Xie Nian-hua (謝念華), manager of the food plant that produces the noodles for TIHAA, explained, "For the deep-fried variety, noodles are fried in oil for 90 seconds, then quickly dehydrated until they contain less than three percent water. In this state, water becomes rather inactive, making the noodles inhospitable to germs; the need for preservatives is therefore greatly reduced. If not fried, noodles are steamed at around 105 degrees Celsius (221℉) to achieve dehydration. It takes a longer time for steamed noodles to dry-age."
The two ways of making the noodles yield products with distinctive characteristics. According to Xie, fried noodles are more porous. They soak up water more readily and expand better, making them fuller, smoother, and easier to eat. By contrast, steamed noodles are more densely packed, harder, and take longer to cook. But they are more supple and chewy.

A variety of vegetables (greens, carrots, corn, and seaweed) are dried and generously packed into seasoning packets. TIHAA does not buy ready-made dehydrated vegetables. Rather, it buys fresh vegetables and cleans and dries them for the seasoning packets. "We exercise strict control over the ingredients we use," Xie noted.

Each pack of fried noodles (including seasoning) is about 100 grams (3.5 oz) 12% larger than the usual 85 grams (3 oz) in commercial products--providing about 450 calories to fill hungry stomachs in distressed zones. Steamed noodles average about 85 grams of total weight and yield about 300 calories.
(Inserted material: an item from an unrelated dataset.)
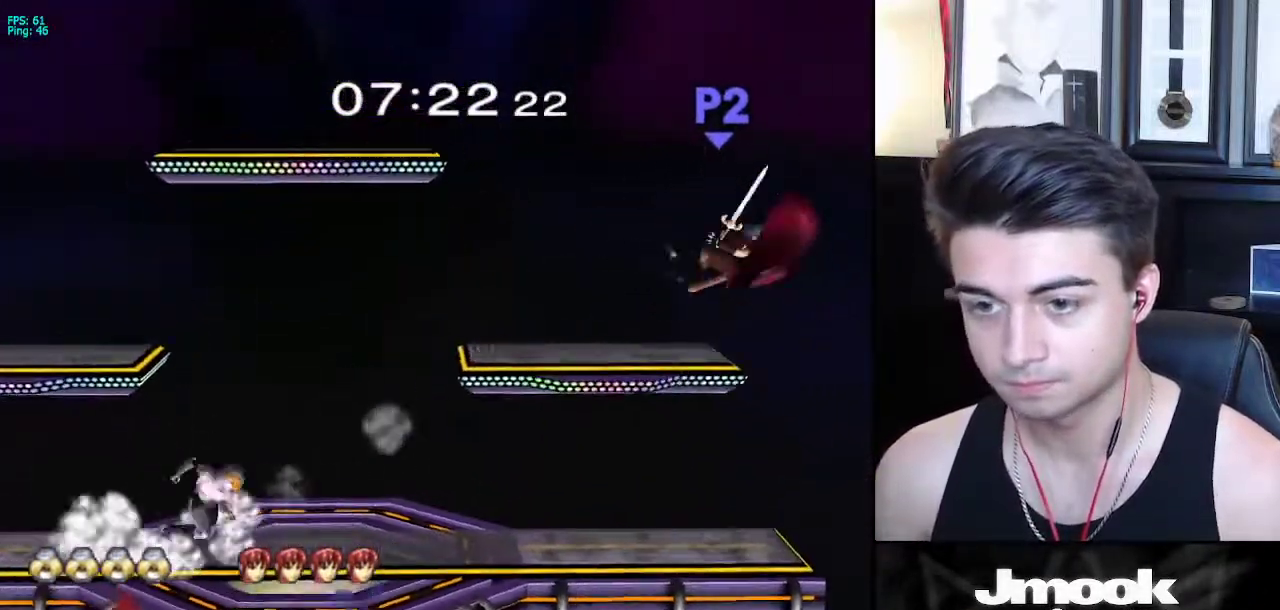
{"buttons": ["R1"], "left_stick": "right", "right_stick": "center", "events": [[367, "X", "down"], [417, "R1", "down"], [467, "X", "up"]]}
There is only one problem with the super-sized noodle blocks and seasoning packets. The noodle packs sometimes jam the machinery on the production line and inevitably slow it down. "We normally roll 4,500 boxes containing 30 packs of commercial noodles off the line in an eight-hour shift," said Xie, "but that pace is slowed to just 2,500 boxes for TIHAA noodles." Because he readily identifies with TIHAA's ideals, he works closely with his staff to overcome the hurdles and improve the production efficiency.

Disasters can strike anytime, and so TIHAA, by necessity, makes and stockpiles enough noodles to ensure a prompt emergency response. Because these noodles are preservative-free, they remain fresh for six months and can become stale after that. To prevent such a waste of resources, TIHAA has made the noodles available for sale to Tzu Chi people in Taiwan. All profits from the sale are donated to the foundation's international relief fund.

This turns out to be a win-win situation for TIHAA, the foundation, and the purchasers, who love the noodles. This arrangement allows TIHAA to always have a ready supply for any disaster while the consumers get to satisfy their appetites and contribute to the foundation's international relief missions.